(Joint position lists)
--- START ---

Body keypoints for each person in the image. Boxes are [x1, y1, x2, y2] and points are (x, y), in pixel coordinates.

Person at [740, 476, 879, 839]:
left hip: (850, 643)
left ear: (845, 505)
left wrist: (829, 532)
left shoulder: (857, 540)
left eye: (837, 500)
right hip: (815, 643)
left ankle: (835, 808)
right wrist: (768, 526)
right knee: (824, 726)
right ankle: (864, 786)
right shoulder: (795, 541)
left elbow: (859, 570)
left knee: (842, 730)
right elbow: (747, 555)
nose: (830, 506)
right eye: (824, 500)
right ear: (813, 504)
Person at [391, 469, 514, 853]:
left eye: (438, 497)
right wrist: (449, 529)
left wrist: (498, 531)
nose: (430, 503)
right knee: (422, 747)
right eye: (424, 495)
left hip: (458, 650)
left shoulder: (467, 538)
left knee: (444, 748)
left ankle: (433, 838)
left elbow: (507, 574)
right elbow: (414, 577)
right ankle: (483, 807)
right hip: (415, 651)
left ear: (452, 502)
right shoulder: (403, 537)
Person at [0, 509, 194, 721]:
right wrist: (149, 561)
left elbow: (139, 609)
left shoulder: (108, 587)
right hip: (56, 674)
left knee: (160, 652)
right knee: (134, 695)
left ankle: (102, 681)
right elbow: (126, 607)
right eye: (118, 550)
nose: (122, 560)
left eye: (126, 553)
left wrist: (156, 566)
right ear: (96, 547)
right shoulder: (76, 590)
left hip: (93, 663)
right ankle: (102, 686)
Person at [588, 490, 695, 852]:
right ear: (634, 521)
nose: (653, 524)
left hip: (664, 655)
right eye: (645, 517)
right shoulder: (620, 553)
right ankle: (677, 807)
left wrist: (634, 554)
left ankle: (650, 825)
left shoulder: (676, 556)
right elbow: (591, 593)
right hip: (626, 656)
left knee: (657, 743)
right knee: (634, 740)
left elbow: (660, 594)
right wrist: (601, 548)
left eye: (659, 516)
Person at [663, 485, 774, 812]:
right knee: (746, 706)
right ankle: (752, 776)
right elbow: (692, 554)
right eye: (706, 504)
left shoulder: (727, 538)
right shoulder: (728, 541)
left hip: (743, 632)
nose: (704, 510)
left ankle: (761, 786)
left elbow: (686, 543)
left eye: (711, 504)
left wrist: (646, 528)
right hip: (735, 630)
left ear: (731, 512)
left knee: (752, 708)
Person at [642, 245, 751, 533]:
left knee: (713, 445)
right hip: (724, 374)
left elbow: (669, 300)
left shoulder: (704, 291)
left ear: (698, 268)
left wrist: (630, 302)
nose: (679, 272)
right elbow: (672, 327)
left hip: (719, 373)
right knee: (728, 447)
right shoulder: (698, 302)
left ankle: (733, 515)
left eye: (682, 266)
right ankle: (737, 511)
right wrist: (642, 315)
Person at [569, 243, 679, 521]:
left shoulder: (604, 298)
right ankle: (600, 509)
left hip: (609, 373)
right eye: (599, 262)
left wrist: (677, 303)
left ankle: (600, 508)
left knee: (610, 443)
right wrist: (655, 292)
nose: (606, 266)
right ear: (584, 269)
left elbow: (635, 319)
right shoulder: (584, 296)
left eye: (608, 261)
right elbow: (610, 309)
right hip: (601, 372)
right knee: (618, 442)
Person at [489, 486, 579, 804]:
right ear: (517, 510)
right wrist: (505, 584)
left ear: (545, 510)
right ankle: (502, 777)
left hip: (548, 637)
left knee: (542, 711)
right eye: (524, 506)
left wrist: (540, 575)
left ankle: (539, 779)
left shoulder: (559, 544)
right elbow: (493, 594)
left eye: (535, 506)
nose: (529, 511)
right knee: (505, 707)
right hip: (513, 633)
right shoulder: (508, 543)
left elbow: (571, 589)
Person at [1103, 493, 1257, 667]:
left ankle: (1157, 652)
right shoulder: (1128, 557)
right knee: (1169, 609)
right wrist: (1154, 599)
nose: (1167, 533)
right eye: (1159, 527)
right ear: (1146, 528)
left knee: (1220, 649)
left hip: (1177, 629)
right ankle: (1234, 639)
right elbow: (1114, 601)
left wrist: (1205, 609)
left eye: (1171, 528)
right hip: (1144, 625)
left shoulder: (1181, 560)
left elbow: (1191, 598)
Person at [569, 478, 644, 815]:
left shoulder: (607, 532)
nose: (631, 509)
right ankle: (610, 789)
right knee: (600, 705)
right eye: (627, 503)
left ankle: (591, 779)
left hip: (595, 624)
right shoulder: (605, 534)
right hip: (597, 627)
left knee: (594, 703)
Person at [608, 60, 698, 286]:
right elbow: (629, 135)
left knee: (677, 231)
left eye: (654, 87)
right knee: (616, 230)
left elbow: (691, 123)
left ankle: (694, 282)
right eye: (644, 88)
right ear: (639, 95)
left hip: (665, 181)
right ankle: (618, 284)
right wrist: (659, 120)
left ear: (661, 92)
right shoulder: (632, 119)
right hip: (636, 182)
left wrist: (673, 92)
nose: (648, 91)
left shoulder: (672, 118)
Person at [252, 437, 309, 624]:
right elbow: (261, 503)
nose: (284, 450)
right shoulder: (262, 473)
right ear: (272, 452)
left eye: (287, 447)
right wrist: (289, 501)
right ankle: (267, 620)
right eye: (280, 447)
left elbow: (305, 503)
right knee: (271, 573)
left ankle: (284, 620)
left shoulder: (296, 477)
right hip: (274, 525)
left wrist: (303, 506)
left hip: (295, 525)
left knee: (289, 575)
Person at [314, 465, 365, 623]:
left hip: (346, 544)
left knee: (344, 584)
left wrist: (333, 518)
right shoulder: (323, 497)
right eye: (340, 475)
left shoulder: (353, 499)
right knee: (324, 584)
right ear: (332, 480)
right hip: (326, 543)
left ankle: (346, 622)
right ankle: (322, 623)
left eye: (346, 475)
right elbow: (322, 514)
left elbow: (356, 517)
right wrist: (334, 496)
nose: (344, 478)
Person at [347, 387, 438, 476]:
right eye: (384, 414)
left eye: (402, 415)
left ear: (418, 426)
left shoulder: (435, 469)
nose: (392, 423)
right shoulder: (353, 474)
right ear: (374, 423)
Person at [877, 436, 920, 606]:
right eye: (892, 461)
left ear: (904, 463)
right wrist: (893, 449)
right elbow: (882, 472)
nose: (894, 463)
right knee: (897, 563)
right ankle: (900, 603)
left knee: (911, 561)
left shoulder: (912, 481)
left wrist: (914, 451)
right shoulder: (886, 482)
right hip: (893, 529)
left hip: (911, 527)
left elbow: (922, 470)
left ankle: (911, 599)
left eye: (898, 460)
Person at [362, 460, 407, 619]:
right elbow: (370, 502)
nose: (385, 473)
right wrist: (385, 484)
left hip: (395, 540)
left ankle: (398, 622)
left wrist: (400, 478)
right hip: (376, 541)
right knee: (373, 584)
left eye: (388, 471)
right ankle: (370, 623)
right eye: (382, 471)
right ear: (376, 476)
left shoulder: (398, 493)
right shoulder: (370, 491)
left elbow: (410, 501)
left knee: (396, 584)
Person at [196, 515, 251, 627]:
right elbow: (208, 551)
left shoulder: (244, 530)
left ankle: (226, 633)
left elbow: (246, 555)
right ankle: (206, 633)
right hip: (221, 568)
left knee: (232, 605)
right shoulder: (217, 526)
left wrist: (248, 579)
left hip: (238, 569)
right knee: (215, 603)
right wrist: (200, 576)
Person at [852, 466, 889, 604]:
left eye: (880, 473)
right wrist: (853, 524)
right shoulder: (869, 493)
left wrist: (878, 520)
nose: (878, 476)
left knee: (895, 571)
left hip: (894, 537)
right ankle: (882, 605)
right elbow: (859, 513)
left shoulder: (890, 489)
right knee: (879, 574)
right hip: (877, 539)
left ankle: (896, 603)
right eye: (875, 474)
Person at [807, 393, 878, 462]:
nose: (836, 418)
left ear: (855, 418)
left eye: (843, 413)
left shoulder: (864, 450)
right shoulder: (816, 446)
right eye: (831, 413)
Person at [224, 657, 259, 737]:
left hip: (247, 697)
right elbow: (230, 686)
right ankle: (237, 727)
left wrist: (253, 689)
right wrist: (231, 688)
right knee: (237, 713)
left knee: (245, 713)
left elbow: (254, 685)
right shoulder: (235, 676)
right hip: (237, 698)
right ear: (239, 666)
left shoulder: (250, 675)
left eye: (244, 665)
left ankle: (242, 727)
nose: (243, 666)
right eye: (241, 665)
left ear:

--- END ---

Could you transcribe the entries above word for word, from the line with "right eye: (524, 506)" down to the line with "right knee: (271, 573)", keeping both?

right eye: (524, 506)
left wrist: (540, 575)
left ankle: (539, 779)
left shoulder: (559, 544)
right elbow: (493, 594)
left eye: (535, 506)
nose: (529, 511)
right knee: (505, 707)
right hip: (513, 633)
right shoulder: (508, 543)
left elbow: (571, 589)
Person at [1103, 493, 1257, 667]:
left ankle: (1157, 652)
right shoulder: (1128, 557)
right knee: (1169, 609)
right wrist: (1154, 599)
nose: (1167, 533)
right eye: (1159, 527)
right ear: (1146, 528)
left knee: (1220, 649)
left hip: (1177, 629)
right ankle: (1234, 639)
right elbow: (1114, 601)
left wrist: (1205, 609)
left eye: (1171, 528)
right hip: (1144, 625)
left shoulder: (1181, 560)
left elbow: (1191, 598)
Person at [569, 478, 644, 815]:
left shoulder: (607, 532)
nose: (631, 509)
right ankle: (610, 789)
right knee: (600, 705)
right eye: (627, 503)
left ankle: (591, 779)
left hip: (595, 624)
right shoulder: (605, 534)
right hip: (597, 627)
left knee: (594, 703)
Person at [608, 60, 698, 286]:
right elbow: (629, 135)
left knee: (677, 231)
left eye: (654, 87)
right knee: (616, 230)
left elbow: (691, 123)
left ankle: (694, 282)
right eye: (644, 88)
right ear: (639, 95)
left hip: (665, 181)
right ankle: (618, 284)
right wrist: (659, 120)
left ear: (661, 92)
right shoulder: (632, 119)
right hip: (636, 182)
left wrist: (673, 92)
nose: (648, 91)
left shoulder: (672, 118)
Person at [252, 437, 309, 624]:
right elbow: (261, 503)
nose: (284, 450)
right shoulder: (262, 473)
right ear: (272, 452)
left eye: (287, 447)
right wrist: (289, 501)
right ankle: (267, 620)
right eye: (280, 447)
left elbow: (305, 503)
right knee: (271, 573)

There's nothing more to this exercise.